Foundations should be open to the discomfort that comes with unlearning the old routines that keep us stuck in the same way of doing things. For example, despite research that shows the importance of funders supporting organizations with general operating funds, the percentage of general operating support grants has not increased over the past decade. As many yearn for a “return to normal,” more of us hope to invite thinking and take actions that compel philanthropy to innovate toward a normal that’s radically different and more just. One that, for instance, views significantly increased funding and general operating support grants for organizations serving Black people and all people of color as a widespread practice, rather than an exception.

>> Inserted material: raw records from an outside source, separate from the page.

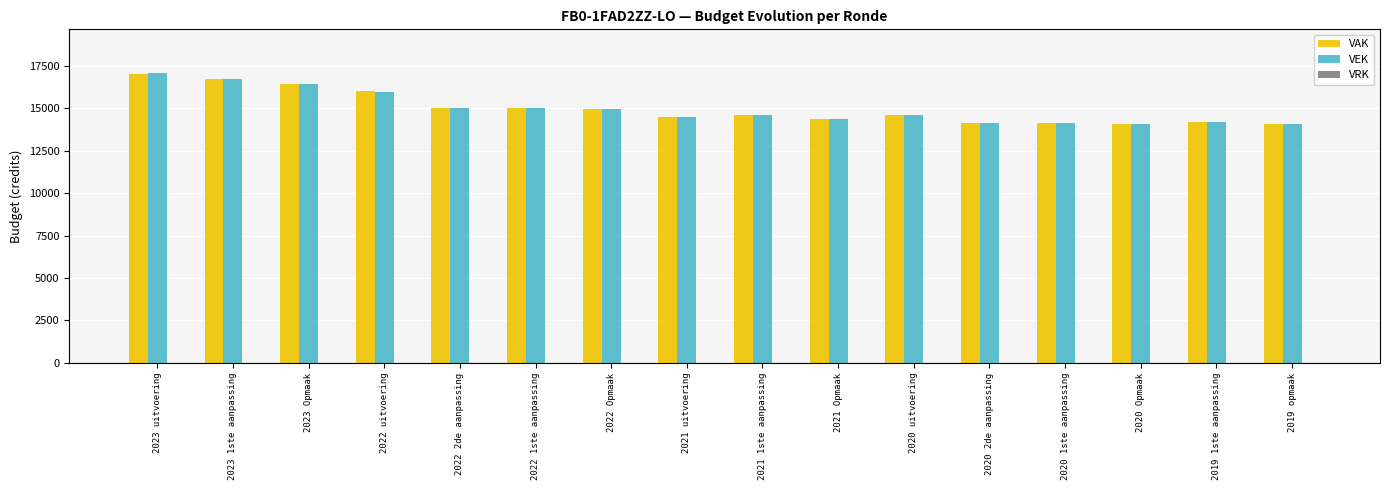

True or false: VAK has a value of 23799 at 2022 Opmaak.

False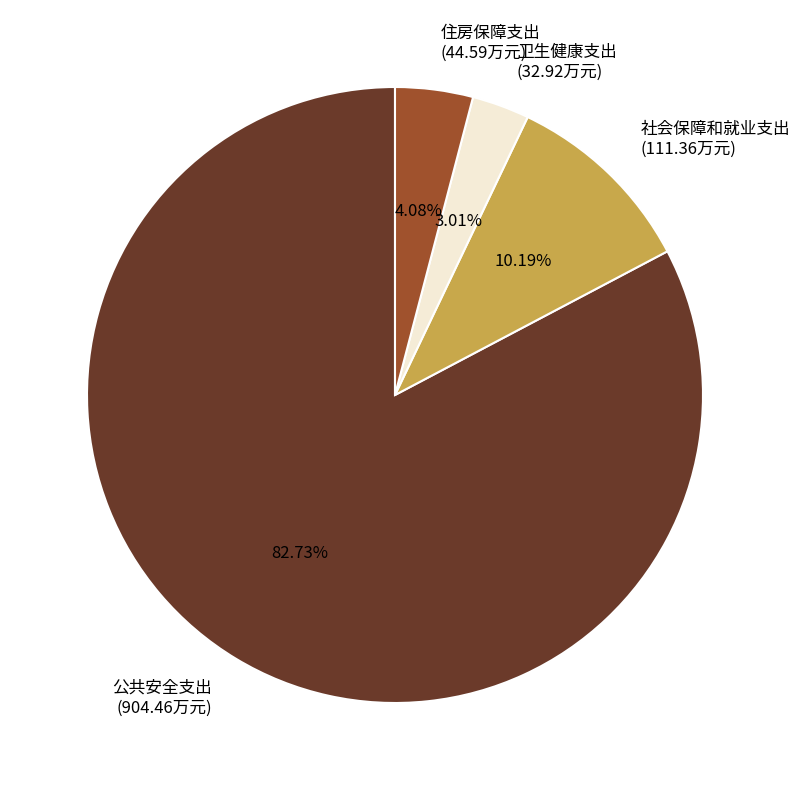

What percentage do 社会保障和就业支出 and 公共安全支出 together represent?

92.9%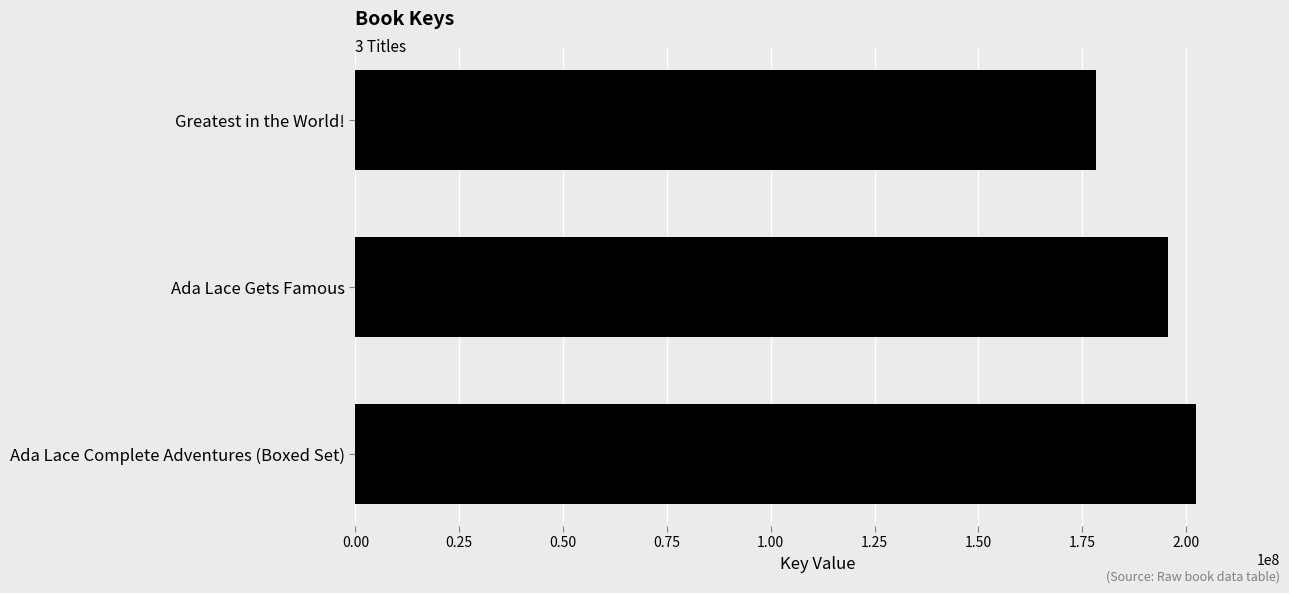

How many bars are there in total?

3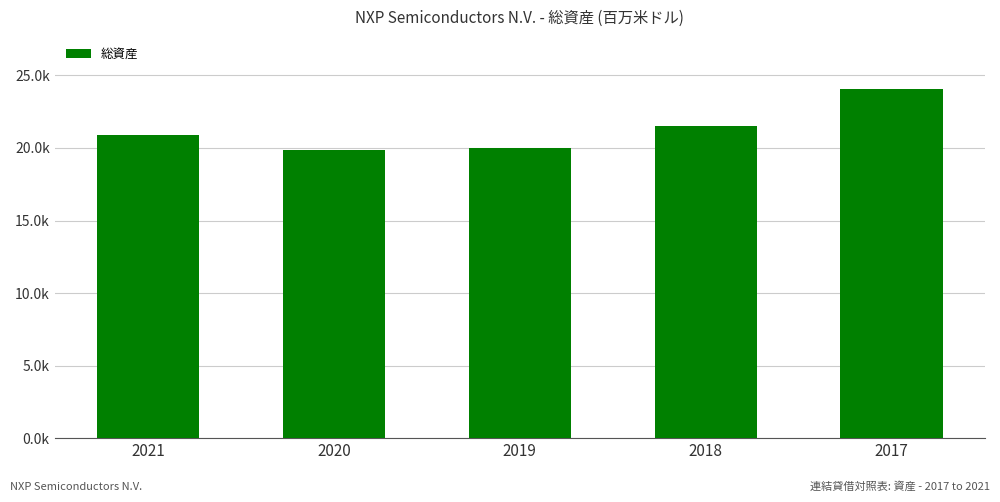

What value does the data have at 2018?

21530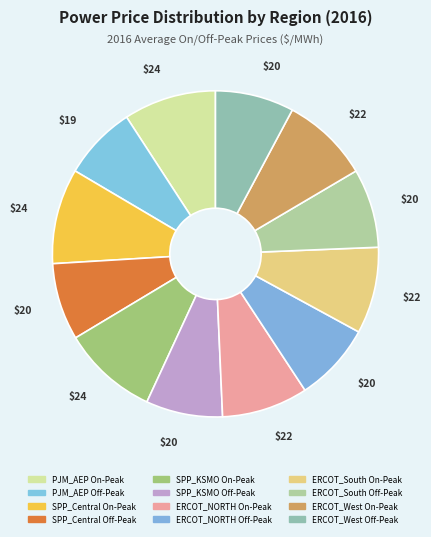

How many slices are in this pie chart?

12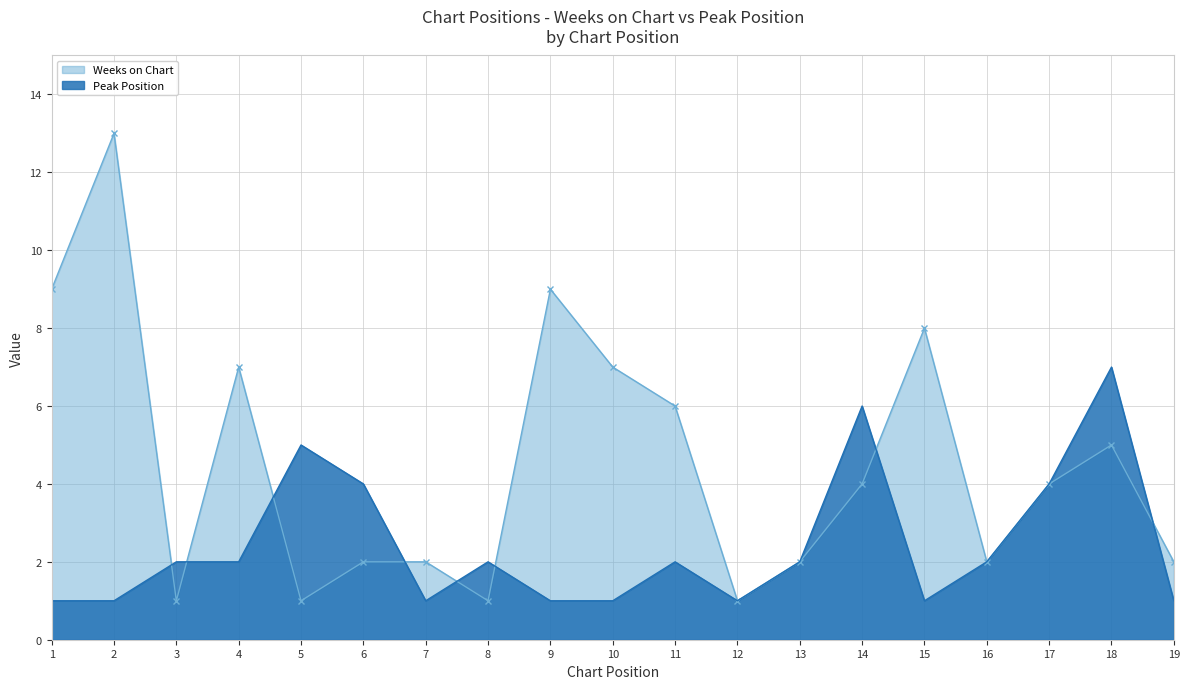

Reading right to left, transcribe all the data shown in this chart.

Weeks on Chart: 19=2	18=5	17=4	16=2	15=8	14=4	13=2	12=1	11=6	10=7	9=9	8=1	7=2	6=2	5=1	4=7	3=1	2=13	1=9
Peak Position: 19=1	18=7	17=4	16=2	15=1	14=6	13=2	12=1	11=2	10=1	9=1	8=2	7=1	6=4	5=5	4=2	3=2	2=1	1=1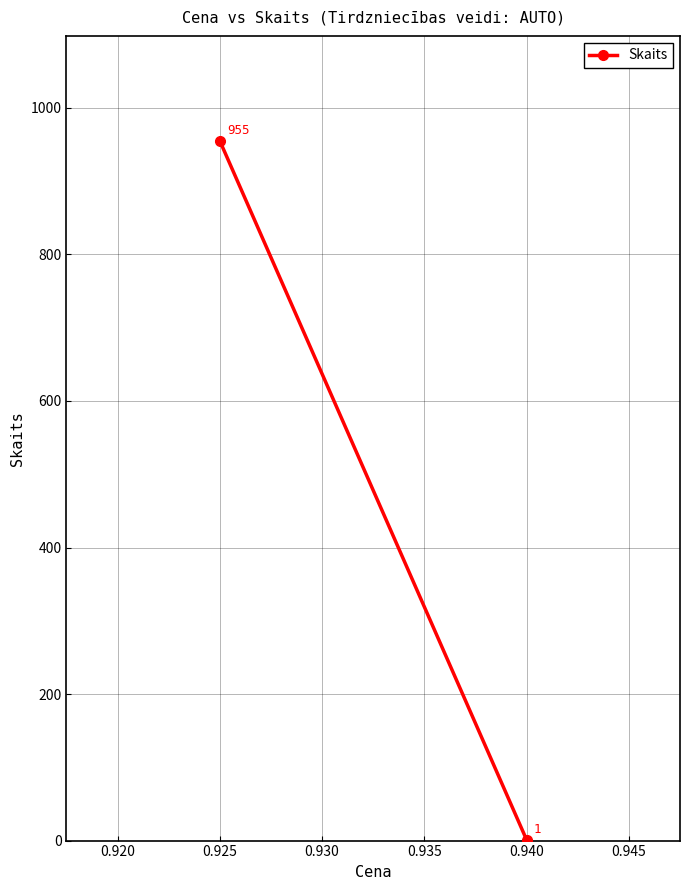

Count the values in the range 1 to 955.

2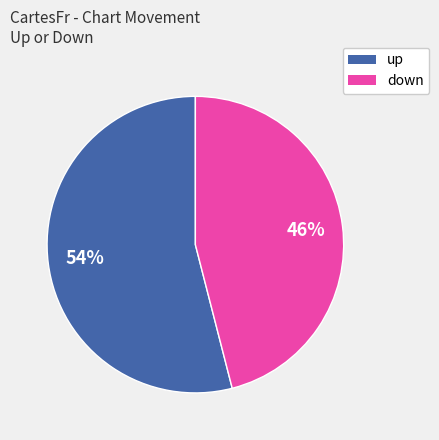

How many segments does this pie chart have?

2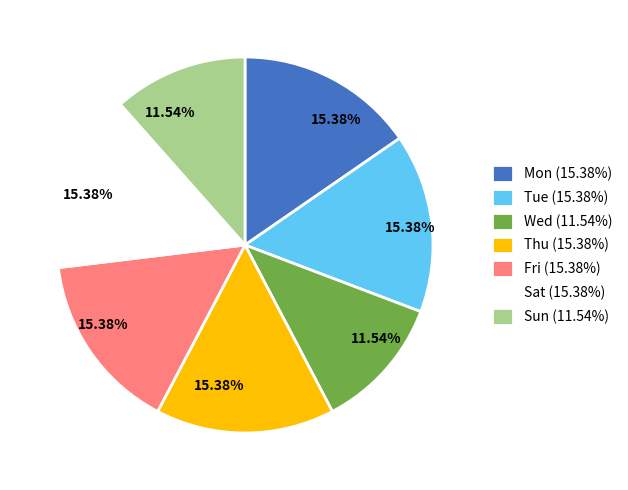

Which has a higher value, Wed (11.54%) or Sat (15.38%)?

Sat (15.38%)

Philanthropy needs to take what we have learned over the last few months—and frankly over the last several hundred years—and refocus our work to foster more trusting and reciprocal relationships with our grantee partners. This moment requires us to address the urgency of the situation while confronting the underlying injustices that make this emergency so volatile. A global pandemic, coupled with uprisings that call for an end to police brutality and anti-Black racism, is a good enough time to radically interrogate the role of philanthropy and rethink our priorities; to create time and opportunities to ask existential questions about the nature, purpose, and impact of our society’s institutions; and to support radical, permanent shifts in values and practices across our field. Rather than remaining stagnant, investing in small incremental changes, making safe bets, and recycling the tired playbooks that brought us here, let’s commit to a world of philanthropy that helps us build a stronger, more equitable and just future for everyone. Communities of color deserve nothing less. Black lives matter.